Anat Alon-Beck is Assistant Professor at Case Western Reserve University School of Law. This post is based on her recent paper, and is part of the Delaware law series; links to other posts in the series are available here.
Unicorn valuations are notoriously inaccurate and well-documented in the finance literature. Silicon Valley’s dirty little secret is that a company can achieve a unicorn valuation by providing extensive downside protections to late-stage investors. Employees of these large, privately held companies do not have access to fair market valuation or financial statements and, in many cases, are denied access to such reports, even when requested.
Unicorn employees are granted equity as a substantial part of their compensation, however due to the inferior position of employees in comparison to the start-up founders and other investors, information shedding light on the value of their equity grants is often withheld.
Start-up founders, investors, and their lawyers sometimes systematically abuse equity award information asymmetry to their benefit.

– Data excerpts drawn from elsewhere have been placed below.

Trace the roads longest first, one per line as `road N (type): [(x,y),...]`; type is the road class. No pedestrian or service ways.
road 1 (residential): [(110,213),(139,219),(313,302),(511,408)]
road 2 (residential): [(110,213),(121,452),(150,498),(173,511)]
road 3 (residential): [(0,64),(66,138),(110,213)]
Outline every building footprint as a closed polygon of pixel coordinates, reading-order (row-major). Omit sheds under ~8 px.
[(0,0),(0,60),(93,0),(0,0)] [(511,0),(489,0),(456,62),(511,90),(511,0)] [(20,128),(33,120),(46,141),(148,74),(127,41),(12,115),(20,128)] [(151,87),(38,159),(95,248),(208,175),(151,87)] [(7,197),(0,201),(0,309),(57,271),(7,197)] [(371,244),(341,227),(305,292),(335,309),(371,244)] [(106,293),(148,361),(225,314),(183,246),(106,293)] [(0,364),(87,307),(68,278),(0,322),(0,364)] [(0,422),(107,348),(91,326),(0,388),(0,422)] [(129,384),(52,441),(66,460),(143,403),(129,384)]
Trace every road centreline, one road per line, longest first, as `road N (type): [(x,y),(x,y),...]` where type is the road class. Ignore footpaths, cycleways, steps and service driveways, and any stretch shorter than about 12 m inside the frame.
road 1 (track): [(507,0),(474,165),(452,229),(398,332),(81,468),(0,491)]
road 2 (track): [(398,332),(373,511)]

My paper, Bargaining Inequality: Employee Golden Handcuffs and Asymmetric Information, forthcoming in Maryland Law Review sheds light on the latest practice that compels employees, who are not yet stockholders, to waive their stockholder inspection rights under Delaware General Corporation Law (“DGCL”) Section 220 as a condition to receiving stock options from the company.
Perhaps the clearest indication of this new practice is the recent amendment to the National Venture Capital Association legal forms, which is intended to standardize a contractual “waiver of statutory inspection rights.” This waiver is designed to contract around stockholder inspection rights and prevent employees from accessing information about the value of their stock.